Corrales, in turnaround, doesn't make weight but fight goes on

Robbed of a big payday when his last opponent couldn't make weight, Diego Corrales vowed never to disgrace boxing by not being at the proper weight himself.
So what happened on Friday? Corrales weighed in a whopping 5 pounds (2.25 kilograms) over the weight limit for his WBC 135-pound (60-kilogram) title defense against Joel Casamayor.
"It's terribly ironic," promoter Gary Shaw said. "I'm shocked. I don't know what to say."
Corrales lost his title on the scale and will be fined by Nevada boxing authorities for not coming close to the weight. But, after agreeing to give up some of his $1.2 million (euro950,000) purse to Casamayor, the fight will go on Saturday night.
The WBC ruled that Casamayor can win the title by beating Corrales, though Corrales can't keep it by beating Casamayor. In addition, if Casamayor loses, he would fight a top contender for the vacant title in his next fight.
The fight was in doubt after Corrales weighed 140 pounds (63.5 kilograms), then came back a short time later and weighed 139 1/2 pounds (62.2 kilograms), then was given two hours to get down to 137 pounds (61.5 kilograms). He made it down to 139 (62).
In addition to getting more money for the fight, Casamayor will get half of the $240,000 (euro190,000) fine levied by the Nevada State Athletic Commission against Corrales for not making weight.
"I definitely deserve to be punished," Corrales said. "I should make weight and I didn't."
Representatives of both fighters didn't take long after the weigh-in at the Mandalay Bay hotel-casino to come to an agreement on Corrales paying Casamayor some of his purse. But Shaw declined to say just how much of the purse Casamayor would get.
They also agreed to a second weigh-in at noon Saturday, at which point neither fighter can weigh more than 147 pounds (66.7 kilograms).
Corrales said he tried everything to lose weight, and that some tuna and a salad was his last meal on Monday. Since then, he said, he had no food or water, sucking just on ice chips.
"My body just wouldn't let anything go," he said. "It just wouldn't."
The 6-foot (1.83-meter) boxer said he had planned to leave the lightweight division after the May fight with Jose Luis Castillo, but after that was postponed he stayed at 135 pounds so he could get a more lucrative payday against Casamayor.
It was the third straight fight for Corrales that hinged on a weigh-in. For the first time, though, this one was his fault.
Castillo couldn't make weight twice against Corrales, and the second time Corrales refused to fight him at the higher weight, costing himself a $1.3 million (euro1 million) payday.
Castillo was later fined $250,000 (euro198,000) by the Nevada commission and suspended for the rest of the year.
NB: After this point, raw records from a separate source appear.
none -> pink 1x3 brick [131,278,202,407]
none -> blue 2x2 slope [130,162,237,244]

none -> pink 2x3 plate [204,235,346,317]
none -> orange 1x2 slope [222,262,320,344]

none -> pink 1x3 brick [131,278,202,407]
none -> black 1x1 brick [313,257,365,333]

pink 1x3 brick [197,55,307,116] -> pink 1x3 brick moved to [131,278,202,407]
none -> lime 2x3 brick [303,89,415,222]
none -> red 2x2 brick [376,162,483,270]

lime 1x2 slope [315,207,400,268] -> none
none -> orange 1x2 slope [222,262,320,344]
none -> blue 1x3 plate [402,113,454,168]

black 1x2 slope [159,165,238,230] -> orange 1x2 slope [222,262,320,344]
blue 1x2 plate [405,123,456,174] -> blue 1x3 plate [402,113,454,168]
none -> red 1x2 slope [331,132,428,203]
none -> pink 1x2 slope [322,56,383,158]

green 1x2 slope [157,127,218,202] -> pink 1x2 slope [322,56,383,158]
When Castillo couldn't get within 3 pounds (1.4 kilograms) of the weight for the last fight, Corrales said he wanted to punch him for not making the weight. A few days ago he said he didn't regret not fighting because it would not be fair for a bigger fighter to fight a smaller one.
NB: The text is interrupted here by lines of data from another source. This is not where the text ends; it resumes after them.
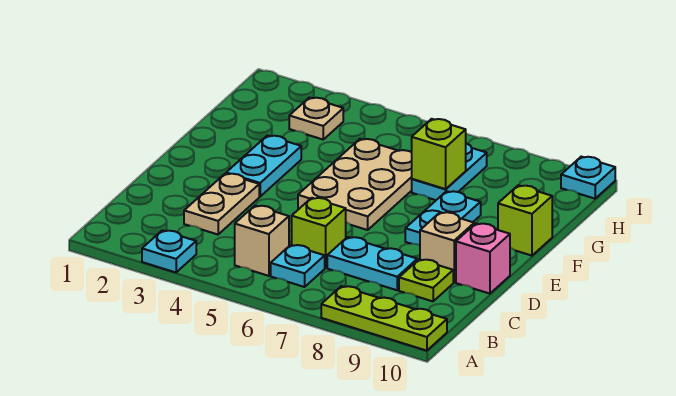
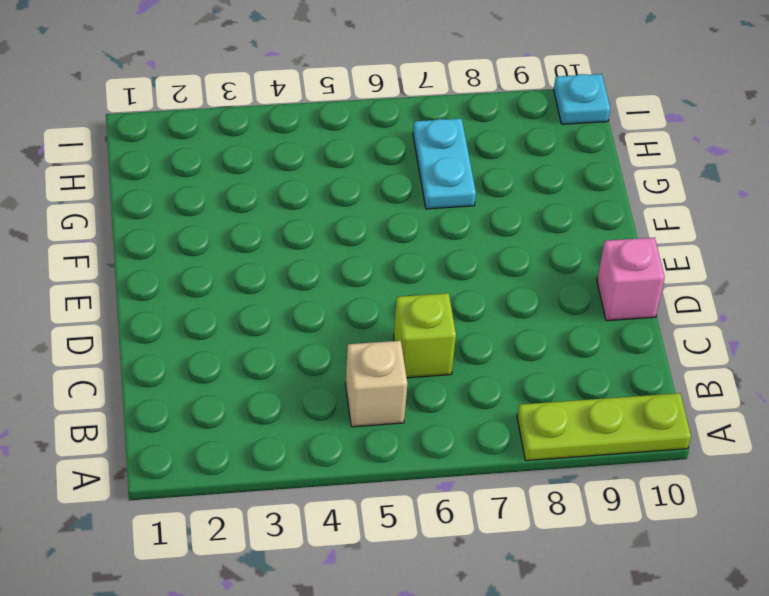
none -> cyan 1x1 plate [142,230,196,272]
none -> cyan 1x1 plate [271,245,325,287]
none -> tan 1x2 plate [184,173,259,234]

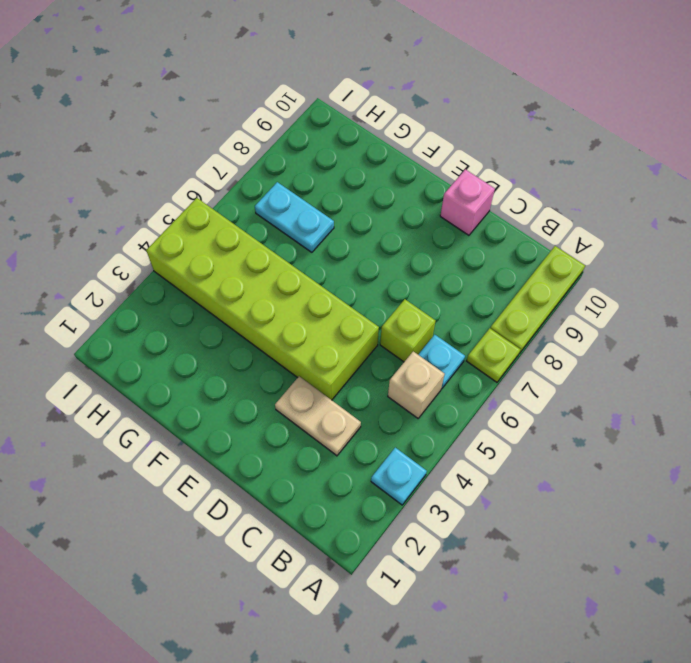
lime 1x1 plate [467,328,521,382] -> lime 1x1 plate moved to [399,259,453,301]
lime 2x6 brick [146,198,379,400] -> tan 2x3 plate [298,139,412,230]
none -> cyan 1x2 plate [327,237,417,290]
none -> tan 1x1 brick [420,212,474,282]
none -> cyan 1x2 plate [226,135,301,196]

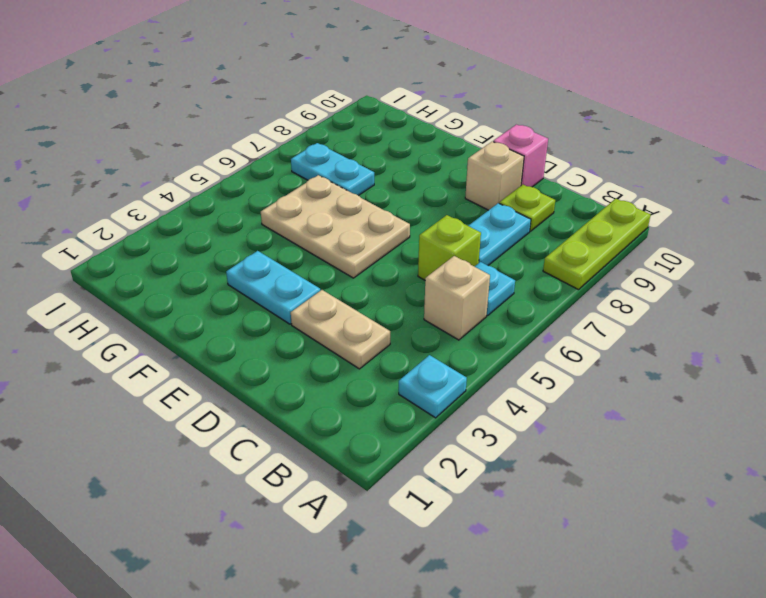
none -> cyan 1x2 plate [405,191,481,245]
none -> lime 1x1 brick [498,185,552,256]
none -> tan 1x1 plate [289,98,343,139]

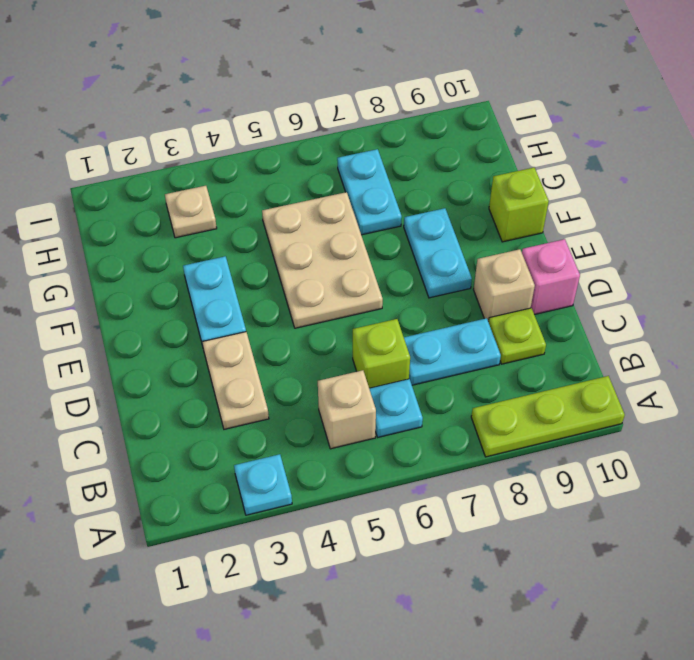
none -> cyan 1x1 plate [561,157,615,199]
none -> lime 1x1 brick [412,119,466,189]

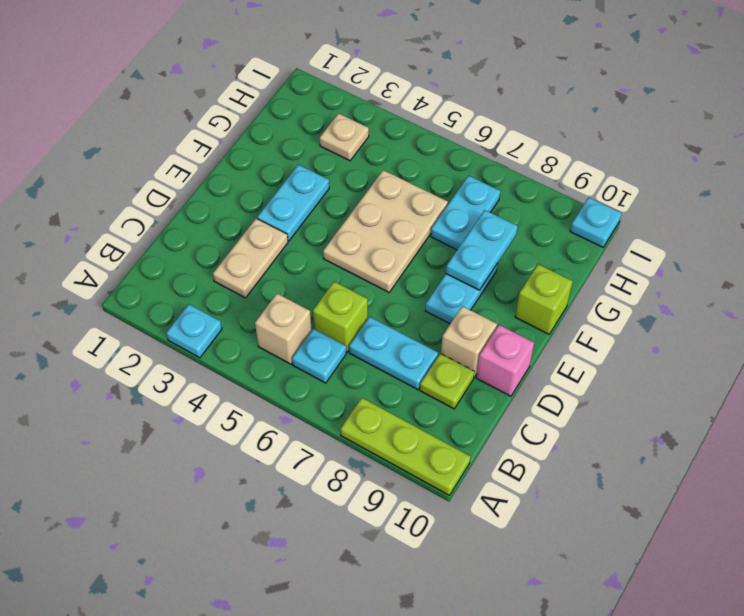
cyan 1x2 plate [446,210,518,290] -> none
none -> lime 1x1 brick [412,119,466,189]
"I stood on level ground and explained to everybody if he didn't make weight there wouldn't be a fight," Corrales said. "I made the right decision."
Shaw said he personally checked on Corrales 10 days ago to see if he was on track to make weight, and the fighter weighed just a shade under 142 pounds (64.4 kilograms). Fighters generally tend to lose several pounds in the last two weeks before a fight, so Shaw said he wasn't concerned.
Corrales was supposed to return to the ring Saturday night for the first time in nearly a year. It didn't figure that his opponent's weight would be a problem because Casamayor knows something about making weight from being on the Cuban national amateur team.
And Corrales had always made the weight in his career, despite being a 6-footer carrying the weight of a much smaller man.
True to form, Casamayor weighed the class limit of 135 pounds. But the weight of his opponent was a shocker.
Corrales gained fame in a May 2005 fight against Castillo that has already become legendary.
Both fighters have a lot at stake. For Corrales, it's proving that his knockout loss to Castillo in their rematch was a fluke. Casamayor, meanwhile, must show he still has his superb boxing skills and reflexes at the age of 35.
"I expect a war out of him," Corrales said. "For some reason they find glory and their old youth when they fight me."
Casamayor (33-3-1, 21 knockouts) stopped Corrales the first time they met, knocking him down twice and finally winning in the sixth round when bleeding caused by a faulty mouthpiece left Corrales swallowing blood. But Corrales (40-3, 33 knockouts) also knocked Casamayor down in that fight, and came back to win a decision by outboxing him in their second fight.
He is a 2-1 favorite this time in the fight for the WBC lightweight title, but the crafty Casamayor believes the odds should be reversed.